When working with rational expressions, it's important to find a common ground between different fractions. This brings us to the concept of the Least Common Denominator or LCD. The LCD is crucial when adding or subtracting fractions because it allows us to combine them into a single expression. In our exercise, the denominators were \(3x - 2\) and \(4x + 5\). They have no common factors, so we create the least common denominator by multiplying these two distinct expressions. Thus, the LCD becomes \((3x - 2)(4x + 5)\). By doing this, we set a common base that enables us to handle the algebraic fractions as one entity.

Algebraic fractions are similar to the fractions we know from arithmetic, but they contain variables along with numbers. Just like numerical fractions, they consist of a numerator and a denominator. In the given exercise, our initial algebraic fractions are \(\frac{5}{3x-2}\) and \(\frac{6}{4x+5}\). Each fraction represents a part of a whole, divided by its respective denominator.

• Handling algebraic fractions often requires finding the LCD to simplify operations like addition or subtraction.
• To work with these fractions effectively, we need to align their denominators, making calculations straightforward.

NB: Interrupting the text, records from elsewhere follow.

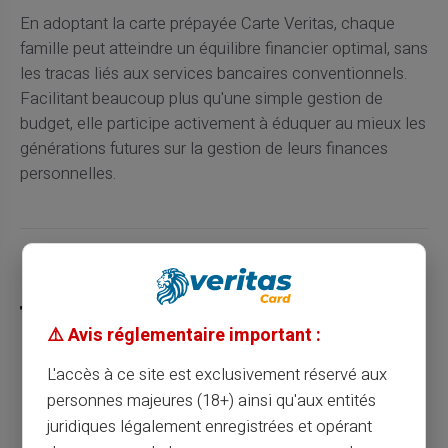
En adoptant la carte prépayée Carte Veritas, chaque
famille peut atteindre un équilibre financier optimal, sans
les tracas liés aux services bancaires conventionnels.
Facilitant beaucoup plus qu'une simple gestion de
budget, elle participe activement à éduquer au mieux les
générations futures sur la gestion de leurs finances
personnelles.
Partager cet article
⚠️ Avis réglementaire important :
L'accès à ce site est exclusivement réservé aux
Sécurisez vos achats en ligne avec une
personnes majeures (18+) ainsi qu'aux entités
carte prépayée
juridiques légalement enregistrées et opérant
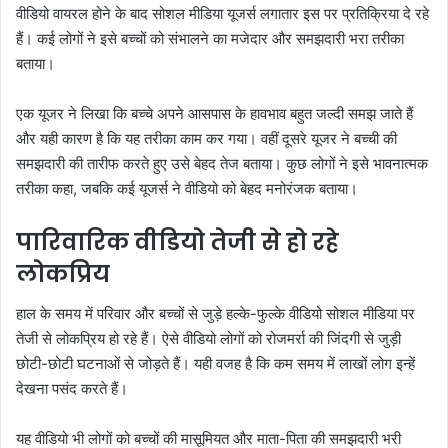
वीडियो वायरल होने के बाद सोशल मीडिया यूजर्स लगातार इस पर प्रतिक्रिया दे रहे
हैं। कई लोगों ने इसे बच्चों को संभालने का मजेदार और समझदारी भरा तरीका
बताया।
एक यूजर ने लिखा कि बच्चे अपने आसपास के हावभाव बहुत जल्दी समझ जाते हैं
और यही कारण है कि यह तरीका काम कर गया। वहीं दूसरे यूजर ने बच्ची की
समझदारी की तारीफ करते हुए उसे बेहद तेज बताया। कुछ लोगों ने इसे भावनात्मक
तरीका कहा, जबकि कई यूजर्स ने वीडियो को बेहद मनोरंजक बताया।
पारिवारिक वीडियो तेजी से हो रहे
लोकप्रिय
हाल के समय में परिवार और बच्चों से जुड़े हल्के-फुल्के वीडियो सोशल मीडिया पर
तेजी से लोकप्रिय हो रहे हैं। ऐसे वीडियो लोगों को रोजमर्रा की जिंदगी से जुड़ी
छोटी-छोटी घटनाओं से जोड़ते हैं। यही वजह है कि कम समय में लाखों लोग इन्हें
देखना पसंद करते हैं।
यह वीडियो भी लोगों को बच्चों की मासूमियत और माता-पिता की समझदारी भरी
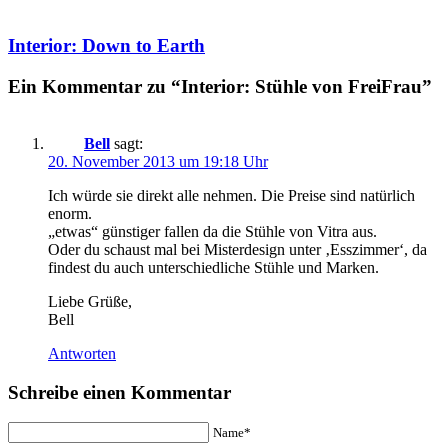
Interior: Down to Earth
Ein Kommentar zu “Interior: Stühle von FreiFrau”
Bell
sagt:
20. November 2013 um 19:18 Uhr
Ich würde sie direkt alle nehmen. Die Preise sind natürlich
enorm.
„etwas“ günstiger fallen da die Stühle von Vitra aus.
Oder du schaust mal bei Misterdesign unter ‚Esszimmer‘, da
findest du auch unterschiedliche Stühle und Marken.
Liebe Grüße,
Bell
Antworten
Schreibe einen Kommentar
Name*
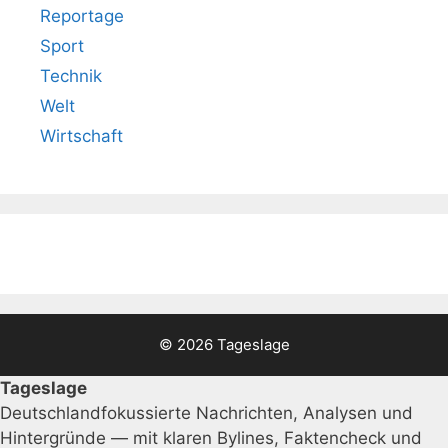
Reportage
Sport
Technik
Welt
Wirtschaft
© 2026 Tageslage
Tageslage
Deutschlandfokussierte Nachrichten, Analysen und
Hintergründe — mit klaren Bylines, Faktencheck und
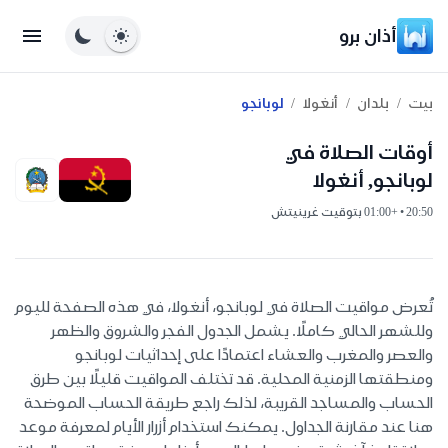
أذان برو
/
/
/
بيت
بلدان
أنغولا
لوبانجو
أوقات الصلاة في
لوبانجو, أنغولا
20:50 • +01:00 بتوقيت غرينيتش
تُعرض مواقيت الصلاة في لوبانجو، أنغولا، في هذه الصفحة لليوم
وللشهر الحالي كاملًا. يشمل الجدول الفجر والشروق والظهر
والعصر والمغرب والعشاء اعتمادًا على إحداثيات لوبانجو
ومنطقتها الزمنية المحلية. قد تختلف المواقيت قليلًا بين طرق
الحساب والمساجد القريبة، لذلك راجع طريقة الحساب الموضحة
هنا عند مقارنة الجداول. يمكنك استخدام أزرار الأيام لمعرفة موعد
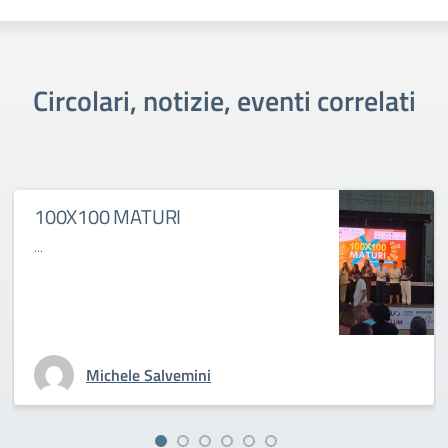
Circolari, notizie, eventi correlati
100X100 MATURI
...
Michele Salvemini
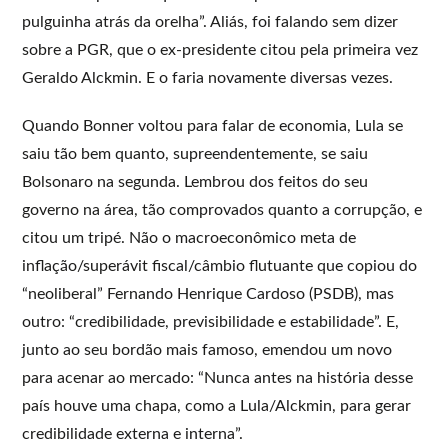
pulguinha atrás da orelha”. Aliás, foi falando sem dizer
sobre a PGR, que o ex-presidente citou pela primeira vez
Geraldo Alckmin. E o faria novamente diversas vezes.
Quando Bonner voltou para falar de economia, Lula se
saiu tão bem quanto, supreendentemente, se saiu
Bolsonaro na segunda. Lembrou dos feitos do seu
governo na área, tão comprovados quanto a corrupção, e
citou um tripé. Não o macroeconômico meta de
inflação/superávit fiscal/câmbio flutuante que copiou do
“neoliberal” Fernando Henrique Cardoso (PSDB), mas
outro: “credibilidade, previsibilidade e estabilidade”. E,
junto ao seu bordão mais famoso, emendou um novo
para acenar ao mercado: “Nunca antes na história desse
país houve uma chapa, como a Lula/Alckmin, para gerar
credibilidade externa e interna”.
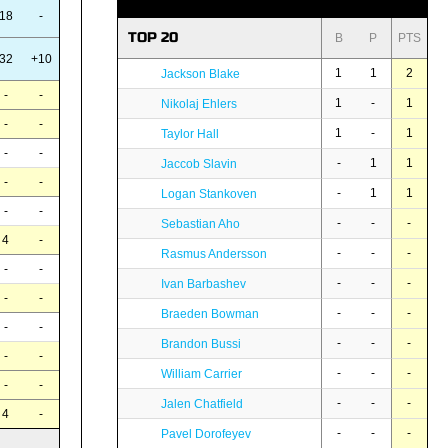
18
-
TOP 20
B
P
PTS
32
+10
1
1
2
Jackson Blake
-
-
1
-
1
Nikolaj Ehlers
-
-
1
-
1
Taylor Hall
-
-
-
1
1
Jaccob Slavin
-
-
-
1
1
Logan Stankoven
-
-
-
-
-
Sebastian Aho
4
-
-
-
-
Rasmus Andersson
-
-
-
-
-
Ivan Barbashev
-
-
-
-
-
Braeden Bowman
-
-
-
-
-
Brandon Bussi
-
-
-
-
-
William Carrier
-
-
-
-
-
Jalen Chatfield
4
-
-
-
-
Pavel Dorofeyev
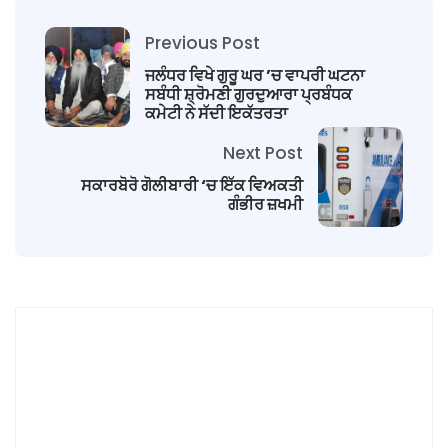
Previous Post
ਜਲੰਧਰ ਵਿਖੇ ਗੁਰੂ ਘਰ ’ਚ ਵਾਪਰੀ ਘਟਨਾ
ਸਬੰਧੀ ਸ਼੍ਰੋਮਣੀ ਗੁਰਦੁਆਰਾ ਪ੍ਰਬੰਧਕ
ਕਮੇਟੀ ਨੇ ਸੱਦੀ ਇਕੱਤਰਤਾ
Next Post
ਸਕਾਰਬੋਰੋ ਗੋਲੀਬਾਰੀ ‘ਚ ਇੱਕ ਵਿਅਕਤੀ
ਗੰਭੀਰ ਜ਼ਖਮੀ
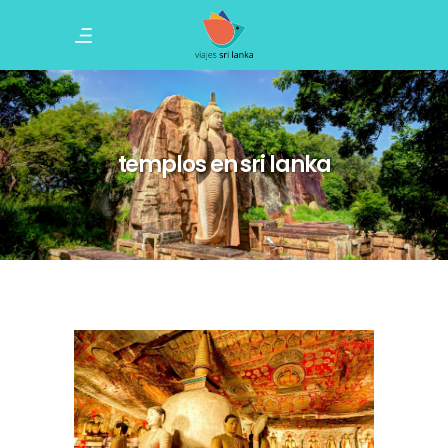
templos en sri lanka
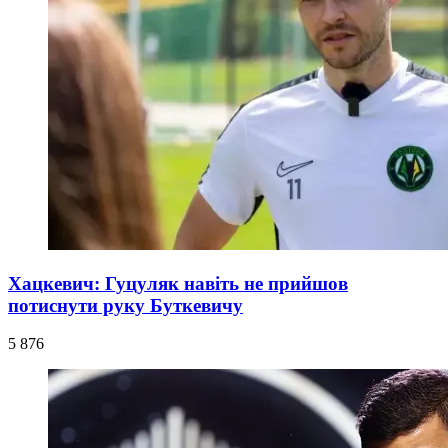
Хацкевич: Гуцуляк навіть не прийшов
потиснути руку Буткевичу
5 876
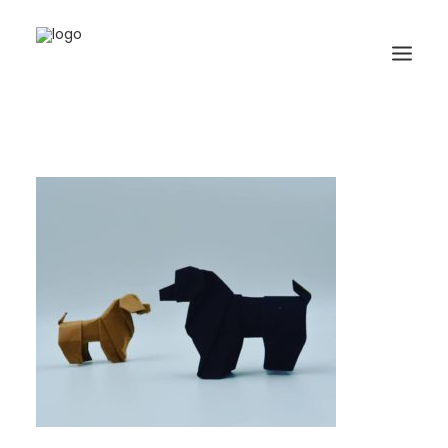
HOME
BIOGRAFIA
ORIGAMI
LIBRI
GALLERIA
GIORNALE
RICERCA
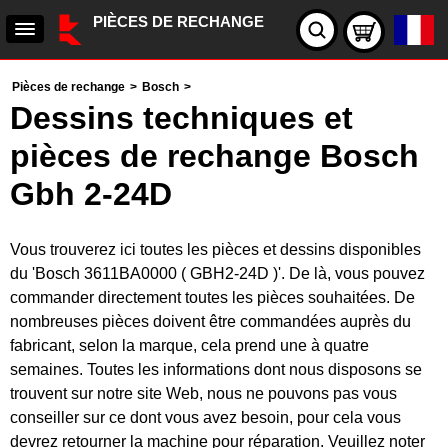
PIÈCES DE RECHANGE
Pièces de rechange
>
Bosch
>
Dessins techniques et
pièces de rechange Bosch
Gbh 2-24D
Vous trouverez ici toutes les pièces et dessins disponibles
du 'Bosch 3611BA0000 ( GBH2-24D )'. De là, vous pouvez
commander directement toutes les pièces souhaitées. De
nombreuses pièces doivent être commandées auprès du
fabricant, selon la marque, cela prend une à quatre
semaines. Toutes les informations dont nous disposons se
trouvent sur notre site Web, nous ne pouvons pas vous
conseiller sur ce dont vous avez besoin, pour cela vous
devrez retourner la machine pour réparation. Veuillez noter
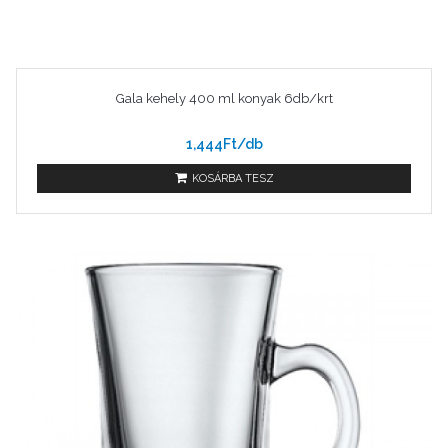
Gala kehely 400 ml konyak 6db/krt
1,444Ft/db
KOSÁRBA TESZ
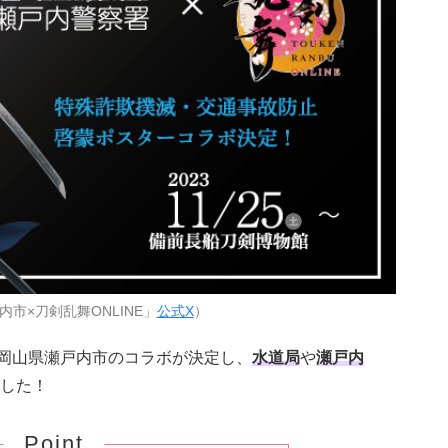
市×刀剣乱舞ONLINE」
公式X
）
』と岡山県瀬戸内市のコラボが決定し、
水道局
や
瀬戸内
した！
Point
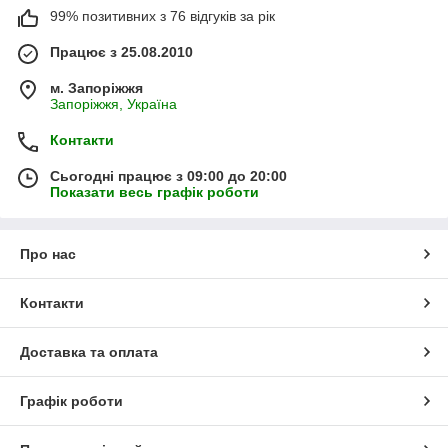
99% позитивних з 76 відгуків за рік
Працює з 25.08.2010
м. Запоріжжя
Запоріжжя, Україна
Контакти
Сьогодні працює з 09:00 до 20:00
Показати весь графік роботи
Про нас
Контакти
Доставка та оплата
Графік роботи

By multiplying each fraction by a form of one (in this case, the other fraction's denominator divided by itself), we achieve a common denominator and can proceed with addition.

Simplifying expressions is a vital step in solving algebra problems, ensuring that the answer is as neat and concise as possible. After finding a common denominator and aligning the algebraic fractions, we focus on simplifying the resulting expression. Simplification involves various steps, including distributing, combining like terms, and checking for common factors. In our exercise, after combining the fractions over a common denominator, we had the expression \(\frac{38x + 13}{(3x - 2)(4x + 5)}\). Here, simplification meant verifying whether the numerator, \(38x + 13\), had any common factors with itself or with the denominator. Since there were no common factors, the expression was already simplified.

• Always look to simplify your expressions as a final step.
• Simplifying can sometimes reveal an answer that appears more complex at first glance.

Remember, the goal is to make the final expression as simple and as easy to understand as possible.